Page text =
━━━━

Back at the Ranch, I eagerly awaited Col’s return so that I could resume my culinary creations, temporarily paused in favour of house-cleaning. (The missing ingredient may well have been pomegranate molasses, the quest for which had taken him far and wide…and which, to this day Col delights in dining out on!).
Hardly surprising then that I was not immediately impressed with the goofy looking Christmas geegaw that was paraded in front of me with all the pride of a major trophy hunt (but kinder to endangered species). I paid the thing scant attention.
On the 1st of December every year since then, ‘Reiny’ has been retrieved from the recesses (he now resides on top of the wardrobe in the Pink Room for 11months at a time) and is placed in a pivotal spot from which he reigns supreme amongst our Christmas paraphernalia for 30 days or so. Over that time, he has become a favourite of both friends and family and has a very special place in the hearts of our grandchildren. I’ve come to love him too with his dopey look, elevator legs (that take him from stubby to lanky with a tug on his bulbous feet (hooves?)
).Imagine our horror then, when last weekend we arrived home from a night in the city to find Reiny on his back in the middle of the hallway, hideously maimed with his innards strewn about the rug in front of the bathroom door!

━━━━

Collected data entries:
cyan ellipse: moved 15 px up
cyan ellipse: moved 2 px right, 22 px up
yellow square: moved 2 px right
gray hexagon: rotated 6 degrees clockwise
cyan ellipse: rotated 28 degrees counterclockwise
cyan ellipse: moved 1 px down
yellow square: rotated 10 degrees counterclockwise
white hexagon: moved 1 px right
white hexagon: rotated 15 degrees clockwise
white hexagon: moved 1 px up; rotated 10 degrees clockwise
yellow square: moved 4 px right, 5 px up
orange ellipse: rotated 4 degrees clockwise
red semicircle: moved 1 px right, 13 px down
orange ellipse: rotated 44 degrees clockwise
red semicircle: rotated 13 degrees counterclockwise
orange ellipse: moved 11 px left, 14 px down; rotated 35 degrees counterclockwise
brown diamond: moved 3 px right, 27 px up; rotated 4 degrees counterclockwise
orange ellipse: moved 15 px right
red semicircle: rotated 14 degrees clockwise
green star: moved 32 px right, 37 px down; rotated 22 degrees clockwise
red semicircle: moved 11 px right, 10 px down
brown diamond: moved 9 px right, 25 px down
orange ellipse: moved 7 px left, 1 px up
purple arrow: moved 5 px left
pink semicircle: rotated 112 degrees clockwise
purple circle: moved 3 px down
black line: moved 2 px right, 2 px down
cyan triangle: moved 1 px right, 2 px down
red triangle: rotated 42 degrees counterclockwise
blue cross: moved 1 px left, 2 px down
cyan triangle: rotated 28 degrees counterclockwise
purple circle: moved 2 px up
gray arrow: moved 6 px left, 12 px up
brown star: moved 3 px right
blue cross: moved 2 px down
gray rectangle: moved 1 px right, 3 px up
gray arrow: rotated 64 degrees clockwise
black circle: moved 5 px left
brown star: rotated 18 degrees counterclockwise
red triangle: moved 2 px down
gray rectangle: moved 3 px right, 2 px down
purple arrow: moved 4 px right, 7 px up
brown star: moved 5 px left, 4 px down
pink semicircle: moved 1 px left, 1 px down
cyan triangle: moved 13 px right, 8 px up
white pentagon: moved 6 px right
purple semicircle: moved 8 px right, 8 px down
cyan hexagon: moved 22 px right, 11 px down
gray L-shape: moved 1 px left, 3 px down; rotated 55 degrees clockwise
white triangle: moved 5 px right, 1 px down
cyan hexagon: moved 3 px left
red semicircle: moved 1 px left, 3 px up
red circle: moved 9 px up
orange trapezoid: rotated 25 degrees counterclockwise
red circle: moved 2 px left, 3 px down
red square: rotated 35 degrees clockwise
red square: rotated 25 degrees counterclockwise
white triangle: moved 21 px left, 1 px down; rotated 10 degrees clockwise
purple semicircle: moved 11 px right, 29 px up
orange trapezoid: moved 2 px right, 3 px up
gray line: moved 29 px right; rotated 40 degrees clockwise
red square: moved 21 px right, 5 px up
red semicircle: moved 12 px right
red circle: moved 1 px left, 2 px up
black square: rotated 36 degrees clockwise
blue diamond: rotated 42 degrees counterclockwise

━━━━

Tasks =
[1] Summarize the text about Reiny in three sentences.
[2] Pick up the text about Reiny after its final sentence and write the next part.

Answers below =
[1] The narrator, waiting for Col's return to resume cooking, paid scant attention at first to a goofy-looking Christmas geegaw paraded in front of them. Every 1st of December since then, Reiny has been retrieved from the top of the wardrobe in the Pink Room to reign over the household's Christmas paraphernalia for about 30 days. He has become a favorite of friends, family and grandchildren, and is loved by the narrator too, which made it a horror to come home from a night in the city and find him maimed on his back in the hallway with his innards strewn about the rug.

[2]
Cut to the day before when we had made the decision to leave the three dogs (our Hank and Lucy and Ry’s Ziggy and Jessica Brown) alone at our house for the night, double fed (that morning and again as we were about to leave them), a nice sniff-n-walk under their belts, with plenty of buckets of water, both inside and out, and with sanctioned rooms closed off, but liberal access to their comfort spots throughout the house. We had decided to spare our lovely neighbours, Rob and Fern, by asking them (yet again) to feed our doggos. And in an act of sheer bastardry, said doggos decided to repay what they clearly construed as neglect, by taking down an innocent Christmas ornament and worrying the bejesus out of it as ‘payback’!
Reiny’s injuries were just short of catastrophic. One foot (hoof) was completely amputated, his tail had been deleted, he had been de-antlered, his entrails had been excised through a hole in his festive jumper and practically all the fringing from his jauntily tossed winter scarf had been ripped off. I now suspect that we may have arrived home in the nick of time to prevent his utter annihilation.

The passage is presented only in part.